— Task to carry out —
The answer must consist of every line from the entries below that contains the word "building".

Collected data:

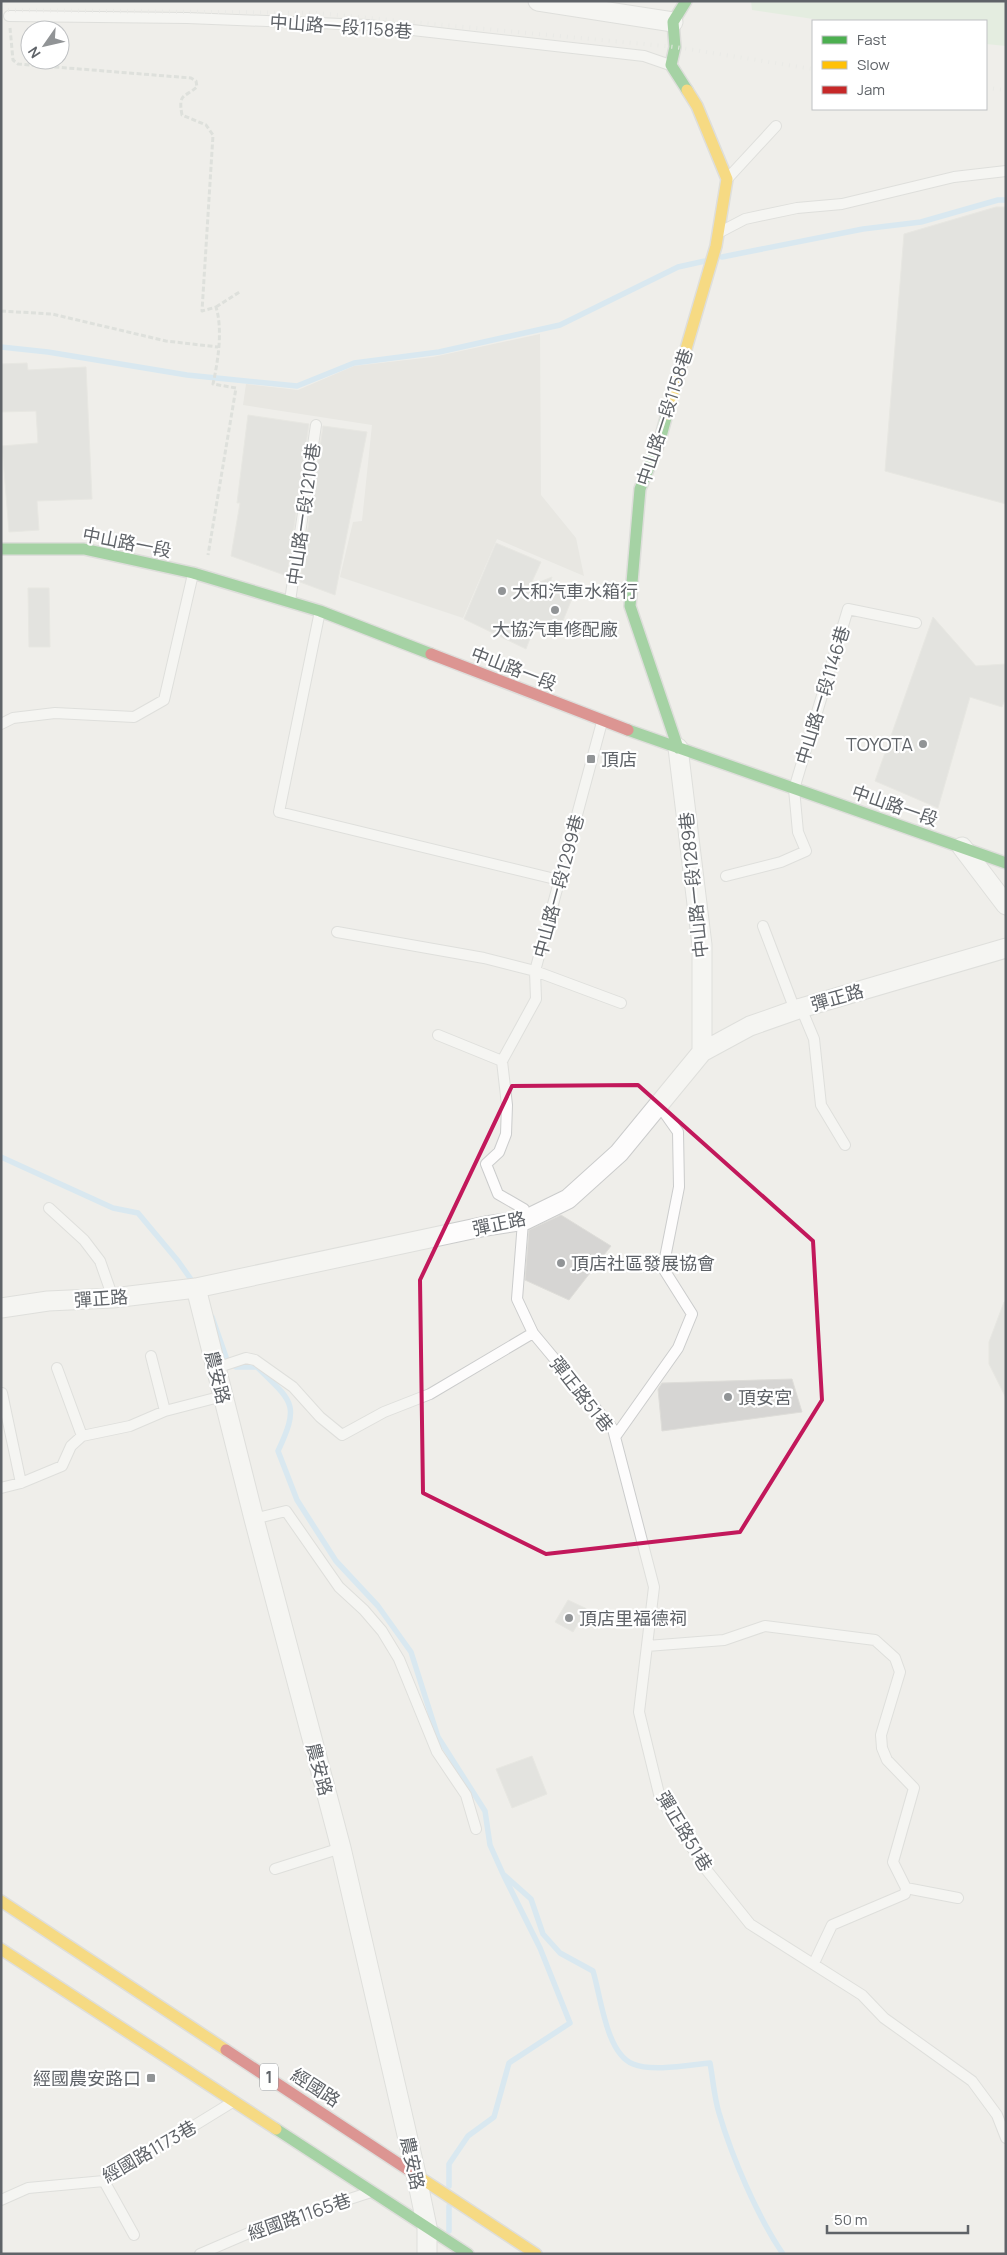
<svg xmlns="http://www.w3.org/2000/svg" width="1007" height="2255" viewBox="0 0 1007 2255" font-family="Manrope,'Noto Sans TC',sans-serif">
<style>
.industrial{fill:#dfddda}
.green{fill:#d8ebd6}
.lines{fill:none;stroke-linecap:round;stroke-linejoin:round}
.stream{stroke:#bfe0f9;stroke-width:5.5}
.building{fill:#d6d5d3;stroke:#deddd9}
.lane-casing{stroke:#cbcccc;stroke-width:12}
.street-casing{stroke:#cbcccc;stroke-width:21}
.fast-casing{stroke:#cacacb;stroke-width:14}
.slow-casing{stroke:#cacacb;stroke-width:14}
.jam-casing{stroke:#cacacb;stroke-width:14}
.path{stroke:#cacfcc;stroke-width:3;stroke-dasharray:5 2.5;stroke-linecap:butt}
.lane{stroke:#fdfcfc;stroke-width:10}
.street{stroke:#fdfcfc;stroke-width:19}
.fast{stroke:#4caf50;stroke-width:11}
.slow{stroke:#ffc107;stroke-width:11}
.jam{stroke:#c62828;stroke-width:11}
.rail{stroke:#e4e4e4;stroke-width:4;stroke-dasharray:1 6;stroke-linecap:butt}
.marked{fill:none;stroke:#c2185b;stroke-width:4;stroke-linejoin:round}
.poi-dot{fill:#919496;stroke:#fff;stroke-width:2}
.labels{text-anchor:middle;dominant-baseline:central;stroke-width:4.5;stroke-linejoin:round;paint-order:stroke}
.shield{fill:#fff;stroke:#8f9295;stroke-width:1}
.shield-label{font-size:16px;font-weight:bold;fill:#5f6368}
.street-label{font-size:18px;fill:#5f6368;stroke:#fff}
.poi-label{font-size:18px;fill:#5f6368;stroke:#fff;text-anchor:start}
</style>
<rect width="100%" height="100%" fill="#efeeea"/>
<path class="industrial" d="M540,334L541,495L576,538L584,576L497,539L463,618L340,577L353,522L362,521L372,425L243,405L246,384L298,390L354,366L433,357Z"/>
<path class="green" d="M751,1H1006V46L986,44V21H827L752,10Z"/>
<g class="lines">
<path class="stream" d="M722,257L863,229L921,222L998,200H1006
M1,347L48,352L187,375L297,386L354,363L439,352L560,325L678,267L705,261
M1,1157L113,1208L138,1213L178,1261L195,1285
M212,1317L227,1360L236,1367H257C293,1402 300,1404 278,1451L297,1500L336,1561L378,1606L411,1652L438,1737L485,1811L490,1845L503,1874L531,1899L543,1934L560,1953L593,1971C601,1997 606,2053 633,2064C652,2072 689,2065 710,2063C713,2079 714,2097 719,2113C732,2157 757,2216 783,2254
M449,2186V2164L468,2136L494,2117L509,2063L570,2023L540,1948L504,1876
M449,2231V2206"/>
</g>
<path class="building" d="M996,207H1006V504L885,471L904,234Z
M27,363L28,370L86,367L92,499L37,501L39,530L9,532L2,446L38,443L36,411L1,412V364Z
M248,415L309,424L287,576L231,556L240,503H237Z
M323,426L367,432L335,595L300,582Z
M496,543L541,562L530,586L552,577L549,586L573,596L558,633L535,625L526,649L464,619Z
M28,588H49L50,647H29Z
M933,617L976,666L1006,664V697L1002,707L970,697L938,808L875,781Z
M561,1215L611,1246L569,1300L525,1280L529,1230Z
M1004,1302H1006V1398L989,1364V1342Z
M792,1379L802,1412L662,1431L658,1389L662,1383Z
M568,1600L587,1609L573,1632L555,1622Z
M532,1756L547,1794L512,1808L496,1769Z"/>
<g class="lines">
<defs>
<path id="lane" d="M9,16L187,18L368,25L644,56L670,65
M728,178L776,126
M722,231L745,219L797,208L842,204L954,177L1006,171
M290,601L316,425
M320,611L279,812L559,880
M1,724L13,718L55,713L134,717L164,700L193,574
M726,876L781,862L806,851L798,832L794,789L848,609L916,623
M763,926L795,1010
M337,932L484,958L535,971L602,722
M621,1003L535,971L536,999L502,1061L507,1105L506,1134L499,1152L486,1164L498,1194L524,1209L517,1299L533,1333L613,1429L615,1437L654,1587L639,1712L660,1798L705,1868L750,1924L862,1995L884,2018L972,2081L997,2115L1006,2138
M801,1008L814,1039L821,1105L845,1145
M438,1035L502,1061
M49,1208L84,1240L100,1261L113,1298
M151,1356L165,1411
M57,1368L82,1436
M216,1368L246,1358L255,1360L293,1387L320,1417L342,1435L384,1412L430,1394L533,1333
M2,1393L21,1483
M615,1437L678,1348L692,1314L663,1268L679,1187L678,1132L659,1105
M1,1488L21,1483L62,1466L71,1446L82,1436L130,1426L165,1411L223,1396
M254,1519L286,1511L339,1587L364,1610L382,1631L399,1659L437,1752L466,1795L476,1829
M647,1646L724,1640L765,1626L875,1640L895,1658L900,1672L881,1735L882,1748L887,1760L914,1788L893,1862L906,1888L905,1894L832,1925L814,1963
M275,1869L341,1848
M906,1888L958,1898
M104,2181L134,2235
M1,2200L28,2188L104,2181L231,2103
M200,2254L258,2229L368,2193"/>
<path id="street" d="M538,1L673,22
M678,748L702,945V1052
M962,847L1006,905
M196,1288L254,1519L341,1848L416,2174L427,2227V2254
M1,1308L48,1301L113,1298L196,1288L486,1226L525,1220L568,1199L619,1153L702,1052L750,1026L801,1008L1006,948"/>
<path id="fast" d="M686,1L673,22L675,47L671,65L687,90
M667,414L660,440L640,489L630,606L678,748
M1,549H84L193,573L320,611L431,654
M628,730L1006,863
M276,2129L468,2254"/>
<path id="slow" d="M667,414L716,246L727,179L697,106L687,90
M1,1901L226,2050
M1,1949L276,2129
M410,2171L536,2254"/>
<path id="jam" d="M431,654L628,730
M226,2050L410,2171"/>
</defs>
<use href="#lane" class="lane-casing"/>
<use href="#street" class="street-casing"/>
<use href="#fast" class="fast-casing"/>
<use href="#slow" class="slow-casing"/>
<use href="#jam" class="jam-casing"/>
<path class="path" d="M10,28L13,60L18,64L191,78L196,81L197,87C184,98 178,93 182,115L206,125L213,135L202,311L216,307C223,330 218,361 213,384L236,388L208,555
M216,307L241,291
M1,311L52,314L166,341L218,347
M583,1614L591,1626L637,1620"/>
<use href="#lane" class="lane"/>
<use href="#street" class="street"/>
<use href="#fast" class="fast"/>
<use href="#slow" class="slow"/>
<use href="#jam" class="jam"/>
<path class="rail" d="M1,10L317,13L675,47L813,69
M986,88L1006,90"/>
</g>
<path d="M0 0H1007V2255H0ZM638,1085L813,1241L822,1400L740,1532L546,1554L423,1493L420,1280L512,1086Z" fill="#efeeea" fill-opacity=".55" fill-rule="evenodd"/>
<path class="marked" d="M638,1085L813,1241L822,1400L740,1532L546,1554L423,1493L420,1280L512,1086Z"/>
<g class="poi-dot">
<circle cx="502" cy="591" r="5"/>
<circle cx="555" cy="610" r="5"/>
<circle cx="923" cy="744" r="5"/>
<rect x="586" y="754" width="10" height="10" rx="2.5"/>
<circle cx="561" cy="1263" r="5"/>
<circle cx="728" cy="1397" r="5"/>
<circle cx="569" cy="1618" r="5"/>
<rect x="146" y="2073" width="10" height="10" rx="2.5"/>
</g>
<g class="labels">
<rect class="shield" x="260" y="2063.5" width="18" height="27" rx="4"/>
<g class="shield-label">
<text x="269" y="2077">1</text>
</g>
<g class="street-label">
<text transform="translate(341 26) rotate(4)">中山路一段1158巷</text>
<text transform="translate(664 417) rotate(-72)">中山路一段1158巷</text>
<text transform="translate(303 514) rotate(-82)">中山路一段1210巷</text>
<text transform="translate(127 542) rotate(11)">中山路一段</text>
<text transform="translate(514 668) rotate(21)">中山路一段</text>
<text transform="translate(822 695) rotate(-73)">中山路一段1146巷</text>
<text transform="translate(895 805) rotate(19)">中山路一段</text>
<text transform="translate(693 885) rotate(-96)">中山路一段1289巷</text>
<text transform="translate(558 886) rotate(-75)">中山路一段1299巷</text>
<text transform="translate(837 997) rotate(-16)">彈正路</text>
<text transform="translate(499 1223) rotate(-12)">彈正路</text>
<text transform="translate(101 1298) rotate(-4)">彈正路</text>
<text transform="translate(218 1377) rotate(76)">農安路</text>
<text transform="translate(582 1394) rotate(52)">彈正路51巷</text>
<text transform="translate(320 1769) rotate(75)">農安路</text>
<text transform="translate(685 1831) rotate(59)">彈正路51巷</text>
<text transform="translate(316 2087) rotate(33)">經國路</text>
<text transform="translate(149 2151) rotate(-30)">經國路1173巷</text>
<text transform="translate(413 2163) rotate(78)">農安路</text>
<text transform="translate(299 2216) rotate(-19)">經國路1165巷</text>
</g>
<g class="poi-label">
<text x="512" y="591">大和汽車水箱行</text>
<text x="555" y="629" text-anchor="middle">大協汽車修配廠</text>
<text x="913" y="744" text-anchor="end">TOYOTA</text>
<text x="601" y="759">頂店</text>
<text x="571" y="1263">頂店社區發展協會</text>
<text x="738" y="1397">頂安宮</text>
<text x="579" y="1618">頂店里福德祠</text>
<text x="141" y="2078" text-anchor="end">經國農安路口</text>
</g>
</g>
<rect width="1007" height="2255" fill="none" stroke="#5f6368" stroke-width="5"/>
<rect x="812" y="20" width="175" height="90" fill="#ffffff" stroke="#bfc1c3"/>
<rect x="822" y="36" width="25" height="8" fill="#4caf50" stroke="#bfc1c3"/>
<text x="857" y="45" font-size="15" fill="#5f6368">Fast</text>
<rect x="822" y="61" width="25" height="8" fill="#ffc107" stroke="#bfc1c3"/>
<text x="857" y="70" font-size="15" fill="#5f6368">Slow</text>
<rect x="822" y="86" width="25" height="8" fill="#c62828" stroke="#bfc1c3"/>
<text x="857" y="95" font-size="15" fill="#5f6368">Jam</text>
<g transform="translate(45 45) rotate(236)"><circle r="24" fill="#ffffff" stroke="#bfc1c3"/>
<path d="M0-4L9 19L0 12L-9 19Z" fill="#919496"/>
<text y="-8" font-size="14" font-weight="bold" text-anchor="middle" fill="#5f6368">N</text>
</g>
<path d="M827 2225v8h141v-8" fill="none" stroke="#5f6368" stroke-width="2.5"/>
<text x="834" y="2225" font-size="15" fill="#5f6368" stroke="#ffffff" stroke-width="4" paint-order="stroke">50 m</text>
</svg>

— Solution for this problem —
.building{fill:#d6d5d3;stroke:#deddd9}
<path class="building" d="M996,207H1006V504L885,471L904,234Z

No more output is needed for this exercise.